** start TEXT EXCERPT **
A JSON5 generator produces JSON5 text. The resulting text must strictly conform to the JSON5 grammar.

AConformance

The key words “MUST”, “MUST NOT”, “REQUIRED”, “SHALL”, “SHALL NOT”, “SHOULD”, “SHOULD NOT”, “RECOMMENDED”, “MAY”, and “OPTIONAL” in this document are to be interpreted as described in RFC 2119. However, for readability, these words do not appear in all uppercase letters in this specification.

All of the text of this specification is normative except sections explicitly marked as non-normative, examples, and notes.

Examples in this specification are introduced with the words “for example” or are set apart from the normative text like this:

Example (Informative)

This is an example of an informative example.

Informative notes begin with the word “Note” and are set apart from the normative text like this:

Note
This is an informative note.

BLicense

The MIT License (MIT)

Copyright (c) 2017 Aseem Kishore, Jordan Tucker

Permission is hereby granted, free of charge, to any person obtaining a copy of this software and associated documentation files (the “Software”), to deal in the Software without restriction, including without limitation the rights to use, copy, modify, merge, publish, distribute, sublicense, and/or sell copies of the Software, and to permit persons to whom the Software is furnished to do so, subject to the following conditions:

The above copyright notice and this permission notice shall be included in all copies or substantial portions of the Software.

THE SOFTWARE IS PROVIDED “AS IS”, WITHOUT WARRANTY OF ANY KIND, EXPRESS OR IMPLIED, INCLUDING BUT NOT LIMITED TO THE WARRANTIES OF MERCHANTABILITY, FITNESS FOR A PARTICULAR PURPOSE AND NONINFRINGEMENT. IN NO EVENT SHALL THE AUTHORS OR COPYRIGHT HOLDERS BE LIABLE FOR ANY CLAIM, DAMAGES OR OTHER LIABILITY, WHETHER IN AN ACTION OF CONTRACT, TORT OR OTHERWISE, ARISING FROM, OUT OF OR IN CONNECTION WITH THE SOFTWARE OR THE USE OR OTHER DEALINGS IN THE SOFTWARE.
** end TEXT EXCERPT **
** start DATA LINES **
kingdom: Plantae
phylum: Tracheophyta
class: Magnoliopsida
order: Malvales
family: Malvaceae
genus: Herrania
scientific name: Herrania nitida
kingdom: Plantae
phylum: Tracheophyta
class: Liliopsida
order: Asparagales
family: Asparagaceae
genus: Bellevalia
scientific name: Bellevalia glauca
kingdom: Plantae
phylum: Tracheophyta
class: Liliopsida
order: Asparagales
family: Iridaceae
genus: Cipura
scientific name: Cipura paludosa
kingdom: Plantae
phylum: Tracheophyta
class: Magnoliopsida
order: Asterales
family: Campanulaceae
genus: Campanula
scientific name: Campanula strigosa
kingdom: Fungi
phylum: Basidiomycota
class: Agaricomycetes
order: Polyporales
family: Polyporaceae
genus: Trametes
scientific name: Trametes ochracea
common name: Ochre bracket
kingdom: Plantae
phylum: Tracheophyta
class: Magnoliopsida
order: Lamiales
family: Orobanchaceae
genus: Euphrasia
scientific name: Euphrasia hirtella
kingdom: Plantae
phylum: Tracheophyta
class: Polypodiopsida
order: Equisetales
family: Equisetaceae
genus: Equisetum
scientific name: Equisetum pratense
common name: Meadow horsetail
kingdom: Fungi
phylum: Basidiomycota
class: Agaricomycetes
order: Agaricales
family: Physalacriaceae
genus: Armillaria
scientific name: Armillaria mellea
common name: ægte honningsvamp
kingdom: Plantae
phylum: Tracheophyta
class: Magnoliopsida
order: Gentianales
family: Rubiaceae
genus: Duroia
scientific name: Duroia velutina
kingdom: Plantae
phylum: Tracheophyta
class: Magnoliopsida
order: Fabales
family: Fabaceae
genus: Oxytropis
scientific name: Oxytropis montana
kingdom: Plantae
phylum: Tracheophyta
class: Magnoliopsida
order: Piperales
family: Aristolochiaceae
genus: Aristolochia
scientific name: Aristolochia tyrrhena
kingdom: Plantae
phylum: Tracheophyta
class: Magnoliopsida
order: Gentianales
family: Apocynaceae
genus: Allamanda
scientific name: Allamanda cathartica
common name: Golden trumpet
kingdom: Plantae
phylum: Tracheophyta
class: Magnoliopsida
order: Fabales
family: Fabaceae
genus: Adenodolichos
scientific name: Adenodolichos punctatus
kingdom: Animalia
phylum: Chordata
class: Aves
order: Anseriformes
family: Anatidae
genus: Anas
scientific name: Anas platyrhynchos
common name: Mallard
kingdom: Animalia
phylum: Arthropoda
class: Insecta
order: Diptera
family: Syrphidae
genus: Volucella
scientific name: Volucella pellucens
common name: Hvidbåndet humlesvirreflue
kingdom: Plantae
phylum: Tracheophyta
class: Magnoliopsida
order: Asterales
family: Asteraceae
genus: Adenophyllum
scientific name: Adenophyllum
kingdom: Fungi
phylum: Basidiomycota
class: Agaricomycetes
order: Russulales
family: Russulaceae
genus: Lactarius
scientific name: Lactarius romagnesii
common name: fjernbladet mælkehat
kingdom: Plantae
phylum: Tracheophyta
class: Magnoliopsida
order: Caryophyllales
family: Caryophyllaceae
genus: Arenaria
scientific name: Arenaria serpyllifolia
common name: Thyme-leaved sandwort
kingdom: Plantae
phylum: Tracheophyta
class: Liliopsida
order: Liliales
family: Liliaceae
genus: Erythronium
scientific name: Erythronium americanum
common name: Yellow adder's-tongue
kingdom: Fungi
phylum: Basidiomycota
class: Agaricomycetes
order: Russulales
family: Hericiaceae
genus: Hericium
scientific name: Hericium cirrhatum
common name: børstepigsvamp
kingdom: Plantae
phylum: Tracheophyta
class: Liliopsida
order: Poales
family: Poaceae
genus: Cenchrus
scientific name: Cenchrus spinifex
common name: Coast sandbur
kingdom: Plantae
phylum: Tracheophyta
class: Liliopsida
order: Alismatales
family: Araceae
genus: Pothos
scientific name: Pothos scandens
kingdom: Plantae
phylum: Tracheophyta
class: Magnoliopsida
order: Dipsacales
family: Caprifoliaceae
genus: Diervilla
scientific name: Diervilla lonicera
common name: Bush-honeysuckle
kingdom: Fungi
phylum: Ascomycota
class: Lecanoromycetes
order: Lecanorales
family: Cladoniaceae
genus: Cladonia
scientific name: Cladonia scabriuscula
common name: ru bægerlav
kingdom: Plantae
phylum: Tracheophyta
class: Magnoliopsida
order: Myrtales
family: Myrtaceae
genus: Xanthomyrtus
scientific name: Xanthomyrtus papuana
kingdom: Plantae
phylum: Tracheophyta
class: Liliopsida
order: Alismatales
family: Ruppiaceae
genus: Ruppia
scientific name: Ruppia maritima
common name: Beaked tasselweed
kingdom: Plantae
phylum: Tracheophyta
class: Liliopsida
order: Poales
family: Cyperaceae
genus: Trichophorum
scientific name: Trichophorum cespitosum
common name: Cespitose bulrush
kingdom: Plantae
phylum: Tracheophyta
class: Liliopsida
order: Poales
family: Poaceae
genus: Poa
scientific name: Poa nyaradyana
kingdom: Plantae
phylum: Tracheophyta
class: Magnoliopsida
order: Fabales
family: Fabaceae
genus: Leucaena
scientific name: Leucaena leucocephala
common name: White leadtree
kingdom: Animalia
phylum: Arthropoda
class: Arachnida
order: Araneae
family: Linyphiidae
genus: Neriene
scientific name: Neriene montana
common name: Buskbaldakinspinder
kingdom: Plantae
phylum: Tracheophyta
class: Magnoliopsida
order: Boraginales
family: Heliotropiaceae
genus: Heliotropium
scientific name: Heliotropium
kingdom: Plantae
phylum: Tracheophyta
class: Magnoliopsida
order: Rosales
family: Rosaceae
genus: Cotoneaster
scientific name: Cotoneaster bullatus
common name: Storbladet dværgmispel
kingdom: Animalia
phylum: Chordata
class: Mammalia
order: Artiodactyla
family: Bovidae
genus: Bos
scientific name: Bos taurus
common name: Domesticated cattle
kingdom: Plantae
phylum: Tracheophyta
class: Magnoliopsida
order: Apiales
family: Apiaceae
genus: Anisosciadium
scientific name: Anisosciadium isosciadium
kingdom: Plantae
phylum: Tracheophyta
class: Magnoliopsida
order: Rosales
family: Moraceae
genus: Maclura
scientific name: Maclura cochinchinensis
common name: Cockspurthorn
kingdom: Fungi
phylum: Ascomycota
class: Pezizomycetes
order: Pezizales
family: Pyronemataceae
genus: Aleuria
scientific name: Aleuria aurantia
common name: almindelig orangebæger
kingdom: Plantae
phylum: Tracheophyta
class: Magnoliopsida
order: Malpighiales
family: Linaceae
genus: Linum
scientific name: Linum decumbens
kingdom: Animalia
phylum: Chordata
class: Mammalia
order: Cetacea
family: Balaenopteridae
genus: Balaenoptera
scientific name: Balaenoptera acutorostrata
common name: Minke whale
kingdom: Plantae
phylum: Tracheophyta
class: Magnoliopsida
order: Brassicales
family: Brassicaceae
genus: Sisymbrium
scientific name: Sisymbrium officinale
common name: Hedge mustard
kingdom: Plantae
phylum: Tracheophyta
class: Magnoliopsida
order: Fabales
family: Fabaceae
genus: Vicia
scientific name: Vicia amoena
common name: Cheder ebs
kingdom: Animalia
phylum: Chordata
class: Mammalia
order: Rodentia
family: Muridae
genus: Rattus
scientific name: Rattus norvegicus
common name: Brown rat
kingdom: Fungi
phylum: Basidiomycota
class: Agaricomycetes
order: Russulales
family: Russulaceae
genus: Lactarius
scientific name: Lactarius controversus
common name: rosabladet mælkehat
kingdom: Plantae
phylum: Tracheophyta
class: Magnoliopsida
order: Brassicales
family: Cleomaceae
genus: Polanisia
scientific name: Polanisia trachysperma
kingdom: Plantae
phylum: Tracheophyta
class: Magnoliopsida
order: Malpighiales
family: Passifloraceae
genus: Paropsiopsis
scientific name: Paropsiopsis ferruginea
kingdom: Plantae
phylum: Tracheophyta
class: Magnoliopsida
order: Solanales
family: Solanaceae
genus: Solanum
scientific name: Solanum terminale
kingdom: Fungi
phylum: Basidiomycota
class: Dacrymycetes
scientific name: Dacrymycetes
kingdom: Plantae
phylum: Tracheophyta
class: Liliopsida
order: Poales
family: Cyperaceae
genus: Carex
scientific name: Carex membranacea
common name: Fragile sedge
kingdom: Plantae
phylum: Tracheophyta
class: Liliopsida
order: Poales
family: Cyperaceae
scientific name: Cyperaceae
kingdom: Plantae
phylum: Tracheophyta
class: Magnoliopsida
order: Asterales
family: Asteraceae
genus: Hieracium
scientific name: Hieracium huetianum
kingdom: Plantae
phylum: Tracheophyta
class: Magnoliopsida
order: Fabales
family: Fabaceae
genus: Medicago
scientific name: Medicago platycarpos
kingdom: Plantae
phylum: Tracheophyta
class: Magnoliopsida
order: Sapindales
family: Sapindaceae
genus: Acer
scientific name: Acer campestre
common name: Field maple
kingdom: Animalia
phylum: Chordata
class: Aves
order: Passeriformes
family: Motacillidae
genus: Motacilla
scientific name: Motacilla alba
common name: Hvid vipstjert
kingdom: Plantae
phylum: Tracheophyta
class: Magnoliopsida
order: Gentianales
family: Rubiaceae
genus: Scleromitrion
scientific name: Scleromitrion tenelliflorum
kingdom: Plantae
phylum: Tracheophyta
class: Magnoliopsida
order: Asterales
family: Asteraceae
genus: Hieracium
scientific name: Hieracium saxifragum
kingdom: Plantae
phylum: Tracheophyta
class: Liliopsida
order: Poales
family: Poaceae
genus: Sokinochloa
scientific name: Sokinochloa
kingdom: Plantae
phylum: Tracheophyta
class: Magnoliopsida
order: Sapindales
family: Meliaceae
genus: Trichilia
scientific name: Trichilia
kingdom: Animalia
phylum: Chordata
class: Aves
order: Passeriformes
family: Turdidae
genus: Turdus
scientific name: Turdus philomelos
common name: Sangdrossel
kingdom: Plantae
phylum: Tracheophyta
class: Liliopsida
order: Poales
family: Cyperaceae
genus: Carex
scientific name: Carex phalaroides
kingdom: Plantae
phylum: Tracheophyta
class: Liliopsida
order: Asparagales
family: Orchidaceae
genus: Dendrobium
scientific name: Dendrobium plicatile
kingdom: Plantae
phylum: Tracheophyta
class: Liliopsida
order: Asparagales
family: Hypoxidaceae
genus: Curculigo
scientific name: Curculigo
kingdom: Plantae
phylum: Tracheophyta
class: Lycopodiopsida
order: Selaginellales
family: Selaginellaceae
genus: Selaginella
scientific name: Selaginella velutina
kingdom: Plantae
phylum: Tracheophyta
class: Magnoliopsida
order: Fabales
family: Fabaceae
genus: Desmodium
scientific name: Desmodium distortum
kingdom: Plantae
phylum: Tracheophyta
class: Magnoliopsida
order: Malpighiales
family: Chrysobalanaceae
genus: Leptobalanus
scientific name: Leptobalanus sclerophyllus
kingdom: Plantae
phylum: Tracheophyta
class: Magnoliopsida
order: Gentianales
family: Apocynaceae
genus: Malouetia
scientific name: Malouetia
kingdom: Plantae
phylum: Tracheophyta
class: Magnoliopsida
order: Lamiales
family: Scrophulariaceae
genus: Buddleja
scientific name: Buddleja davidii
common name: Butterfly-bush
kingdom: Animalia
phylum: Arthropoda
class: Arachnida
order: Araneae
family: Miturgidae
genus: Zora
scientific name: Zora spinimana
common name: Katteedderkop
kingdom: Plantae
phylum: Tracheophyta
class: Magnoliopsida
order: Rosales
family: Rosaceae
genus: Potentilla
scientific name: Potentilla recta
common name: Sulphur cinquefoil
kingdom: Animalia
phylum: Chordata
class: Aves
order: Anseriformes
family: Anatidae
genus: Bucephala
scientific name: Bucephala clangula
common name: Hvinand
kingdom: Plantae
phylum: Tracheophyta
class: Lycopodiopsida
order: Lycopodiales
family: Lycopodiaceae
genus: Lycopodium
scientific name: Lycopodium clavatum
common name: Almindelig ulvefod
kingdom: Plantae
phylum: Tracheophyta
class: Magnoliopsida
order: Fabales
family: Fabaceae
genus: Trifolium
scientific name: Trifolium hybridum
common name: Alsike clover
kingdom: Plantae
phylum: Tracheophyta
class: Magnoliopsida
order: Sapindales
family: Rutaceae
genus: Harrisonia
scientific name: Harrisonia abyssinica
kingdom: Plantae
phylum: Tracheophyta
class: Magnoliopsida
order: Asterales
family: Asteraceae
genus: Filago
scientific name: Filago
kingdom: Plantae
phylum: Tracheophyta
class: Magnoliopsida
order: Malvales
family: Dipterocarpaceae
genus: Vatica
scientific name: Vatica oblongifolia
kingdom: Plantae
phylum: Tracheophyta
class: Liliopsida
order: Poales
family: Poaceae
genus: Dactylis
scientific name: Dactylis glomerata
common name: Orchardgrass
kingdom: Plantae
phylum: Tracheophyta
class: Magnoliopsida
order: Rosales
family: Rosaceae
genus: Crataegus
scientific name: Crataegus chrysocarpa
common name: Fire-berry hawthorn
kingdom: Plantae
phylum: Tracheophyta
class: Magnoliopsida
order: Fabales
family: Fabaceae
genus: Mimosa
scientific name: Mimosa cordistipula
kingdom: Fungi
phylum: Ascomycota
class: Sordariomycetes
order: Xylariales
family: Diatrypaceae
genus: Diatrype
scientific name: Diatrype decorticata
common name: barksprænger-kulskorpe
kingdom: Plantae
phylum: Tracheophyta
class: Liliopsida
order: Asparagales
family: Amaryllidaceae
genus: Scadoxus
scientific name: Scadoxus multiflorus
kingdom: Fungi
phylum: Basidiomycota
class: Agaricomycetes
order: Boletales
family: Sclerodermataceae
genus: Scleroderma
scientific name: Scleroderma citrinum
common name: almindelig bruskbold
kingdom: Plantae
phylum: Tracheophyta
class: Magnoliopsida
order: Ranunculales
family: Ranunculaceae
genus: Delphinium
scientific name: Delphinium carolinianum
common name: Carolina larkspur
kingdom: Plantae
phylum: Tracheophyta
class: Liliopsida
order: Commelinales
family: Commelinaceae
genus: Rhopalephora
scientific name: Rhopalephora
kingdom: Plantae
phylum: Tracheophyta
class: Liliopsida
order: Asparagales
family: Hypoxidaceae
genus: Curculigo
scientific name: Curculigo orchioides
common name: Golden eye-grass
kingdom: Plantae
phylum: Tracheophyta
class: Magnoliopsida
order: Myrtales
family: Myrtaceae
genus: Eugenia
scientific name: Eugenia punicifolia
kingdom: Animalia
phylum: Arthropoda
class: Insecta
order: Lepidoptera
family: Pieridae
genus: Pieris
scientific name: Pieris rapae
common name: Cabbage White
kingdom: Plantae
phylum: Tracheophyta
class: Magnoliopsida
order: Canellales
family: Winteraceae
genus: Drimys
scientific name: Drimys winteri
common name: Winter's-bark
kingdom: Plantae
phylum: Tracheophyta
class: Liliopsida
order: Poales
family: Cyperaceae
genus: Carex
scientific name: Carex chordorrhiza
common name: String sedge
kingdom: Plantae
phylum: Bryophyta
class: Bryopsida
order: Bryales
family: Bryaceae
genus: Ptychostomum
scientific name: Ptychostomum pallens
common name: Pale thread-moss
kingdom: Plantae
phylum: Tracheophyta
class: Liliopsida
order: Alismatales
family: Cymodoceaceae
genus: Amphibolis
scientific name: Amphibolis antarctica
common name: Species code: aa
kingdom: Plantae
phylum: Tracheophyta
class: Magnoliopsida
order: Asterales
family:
** end DATA LINES **
**YOUR GOAL**
Transcribe part of the JSON5 specification excerpt above. Begin at the words "AConformance" and stop after the words "examples, and notes.".

**SOLUTION FOR THIS TASK**
AConformance

The key words “MUST”, “MUST NOT”, “REQUIRED”, “SHALL”, “SHALL NOT”, “SHOULD”, “SHOULD NOT”, “RECOMMENDED”, “MAY”, and “OPTIONAL” in this document are to be interpreted as described in RFC 2119. However, for readability, these words do not appear in all uppercase letters in this specification.

All of the text of this specification is normative except sections explicitly marked as non-normative, examples, and notes.